Caso Higino Carneiro coloca Tribunal Constitucional sob o olhar atento de juristas e da sociedade

Holofotes estão de olhos no TC no caso Higino Carneiro. Pré-candidato recorreu à mais alta instância do Poder Judiciário do País para impugnar decisão da subcomissão de candidaturas que anulou a sua corrida à liderança do MPLA.

No ar, pairam dúvidas sobre decisões do TC. Fazedores do Direito relembram acórdão alegadamente “pouco confortável” do tribunal sobre providência cautelar em sede do último Congresso Extraordinário daquele partido. Esteves Hilário, porta-voz do MPLA, tranquiliza que o partido vai respeitar qualquer posição que for tomada pelo órgão de justiça.

Quarta-feira, 05, foi o prazo para a Subcomissão de Candidaturas do MPLA para o Congresso Ordinário de Dezembro próximo remeter o contraditório solicitado pelo Tribunal Constitucional em sede da providência cautelar apresentada pelo pré-candidato Higino Carneiro.

Até ao fecho desta edição, o NJ não conseguiu apurar se o MPLA respondeu, em tempo útil, aos legais oito dias dados pelo tribunal. Interrogado, Esteves Hilário, secretário para a Informação e Propaganda do Bureau Político do partido no poder, não entrou em detalhes sobre o assunto, limitando-se a dizer que “o MPLA nunca deixou de cumprir uma decisão judicial, naturalmente, não será desta vez. Estamos a agir com serenidade nos estritos termos da lei e com a mesma serenidade aguardaremos e cumpriremos a decisão que vier do Tribunal Constitucional”, garante.

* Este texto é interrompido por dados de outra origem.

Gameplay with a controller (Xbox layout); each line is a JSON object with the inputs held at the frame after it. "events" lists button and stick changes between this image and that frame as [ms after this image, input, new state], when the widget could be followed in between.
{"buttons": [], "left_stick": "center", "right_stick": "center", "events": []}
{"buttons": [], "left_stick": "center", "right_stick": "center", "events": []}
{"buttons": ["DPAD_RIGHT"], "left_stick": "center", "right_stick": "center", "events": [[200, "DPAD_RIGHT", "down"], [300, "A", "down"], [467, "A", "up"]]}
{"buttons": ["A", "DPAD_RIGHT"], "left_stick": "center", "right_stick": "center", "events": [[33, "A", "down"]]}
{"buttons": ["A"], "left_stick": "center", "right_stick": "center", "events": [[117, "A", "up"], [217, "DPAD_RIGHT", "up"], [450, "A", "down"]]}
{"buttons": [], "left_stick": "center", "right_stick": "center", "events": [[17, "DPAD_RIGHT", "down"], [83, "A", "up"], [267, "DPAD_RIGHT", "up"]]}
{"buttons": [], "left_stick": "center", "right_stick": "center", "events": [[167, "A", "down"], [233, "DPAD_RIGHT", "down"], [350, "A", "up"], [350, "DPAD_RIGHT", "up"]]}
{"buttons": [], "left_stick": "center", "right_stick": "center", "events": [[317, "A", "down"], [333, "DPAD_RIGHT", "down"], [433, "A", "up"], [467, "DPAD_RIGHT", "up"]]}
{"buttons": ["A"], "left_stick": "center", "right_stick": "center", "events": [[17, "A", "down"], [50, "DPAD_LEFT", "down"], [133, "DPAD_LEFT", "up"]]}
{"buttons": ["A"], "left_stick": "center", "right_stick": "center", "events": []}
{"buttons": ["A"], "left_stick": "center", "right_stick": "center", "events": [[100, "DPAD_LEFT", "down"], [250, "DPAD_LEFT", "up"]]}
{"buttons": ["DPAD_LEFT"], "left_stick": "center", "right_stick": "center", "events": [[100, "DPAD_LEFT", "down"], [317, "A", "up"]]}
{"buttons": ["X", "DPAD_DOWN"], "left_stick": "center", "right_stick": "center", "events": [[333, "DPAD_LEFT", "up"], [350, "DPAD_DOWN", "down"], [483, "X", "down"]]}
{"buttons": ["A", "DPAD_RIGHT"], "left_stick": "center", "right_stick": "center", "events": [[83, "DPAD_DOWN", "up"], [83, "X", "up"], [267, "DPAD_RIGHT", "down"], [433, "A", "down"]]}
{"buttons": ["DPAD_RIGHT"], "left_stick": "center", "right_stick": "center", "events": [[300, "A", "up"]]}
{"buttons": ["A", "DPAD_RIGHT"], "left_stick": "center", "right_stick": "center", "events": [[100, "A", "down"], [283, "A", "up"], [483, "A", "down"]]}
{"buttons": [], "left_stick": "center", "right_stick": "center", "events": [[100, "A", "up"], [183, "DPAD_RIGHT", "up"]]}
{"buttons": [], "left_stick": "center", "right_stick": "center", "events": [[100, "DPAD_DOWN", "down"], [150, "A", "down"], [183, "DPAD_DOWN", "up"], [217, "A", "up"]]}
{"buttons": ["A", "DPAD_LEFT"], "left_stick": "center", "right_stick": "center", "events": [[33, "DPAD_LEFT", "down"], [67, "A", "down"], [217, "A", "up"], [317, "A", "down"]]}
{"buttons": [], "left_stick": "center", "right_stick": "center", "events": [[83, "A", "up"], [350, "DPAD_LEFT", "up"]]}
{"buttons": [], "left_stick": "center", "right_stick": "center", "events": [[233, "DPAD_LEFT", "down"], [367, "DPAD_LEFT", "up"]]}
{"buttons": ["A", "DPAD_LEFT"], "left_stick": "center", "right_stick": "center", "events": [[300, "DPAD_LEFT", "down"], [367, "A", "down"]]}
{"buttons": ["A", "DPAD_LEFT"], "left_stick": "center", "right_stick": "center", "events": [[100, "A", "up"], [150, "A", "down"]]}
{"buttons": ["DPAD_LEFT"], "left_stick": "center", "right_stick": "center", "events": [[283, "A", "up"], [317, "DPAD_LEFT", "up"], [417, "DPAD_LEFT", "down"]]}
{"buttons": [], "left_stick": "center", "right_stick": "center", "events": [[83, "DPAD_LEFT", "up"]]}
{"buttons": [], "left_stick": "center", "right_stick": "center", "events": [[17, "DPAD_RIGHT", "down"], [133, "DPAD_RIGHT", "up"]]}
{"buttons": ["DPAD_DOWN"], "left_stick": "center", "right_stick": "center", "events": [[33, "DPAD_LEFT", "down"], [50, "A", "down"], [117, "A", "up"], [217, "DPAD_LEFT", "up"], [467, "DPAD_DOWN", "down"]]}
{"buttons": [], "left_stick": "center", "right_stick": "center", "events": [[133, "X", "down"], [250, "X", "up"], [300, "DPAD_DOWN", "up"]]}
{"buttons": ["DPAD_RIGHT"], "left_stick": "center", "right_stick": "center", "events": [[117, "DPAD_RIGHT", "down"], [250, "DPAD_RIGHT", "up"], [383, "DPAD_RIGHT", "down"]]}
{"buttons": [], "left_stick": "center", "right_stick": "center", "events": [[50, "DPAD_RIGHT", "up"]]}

Higino Carneiro é acusado de graves irregularidades no processo entregue a 25 de Junho, com destaque para as assinaturas de supostos militantes não inscritos nos comités de acção do partido, cartões descontinuados com datas de emissão recentes, listas assinadas por uma única pessoa em nome de várias e bilhetes de identidade falsos.

Ao debater o assunto, o jurista Rui Verde considera que o TC é um tribunal político, sujeito de nomeações políticas.

Por esta razão, explica, embora aplique normas jurídicas, a verdade é que as suas decisões traduzem de forma mais acentuada as visões políticas dos seus juízes do que nos casos dos tribunais comuns. “Não haja dúvidas de que as suas decisões têm forte componente subjectiva e política”, enfatiza.

Esta posição foi contrariada pelo jurista Frederico Batalha, que defende a necessidade haver sempre a generosidade necessária de dar voto de não suspeita às instituições do Estado.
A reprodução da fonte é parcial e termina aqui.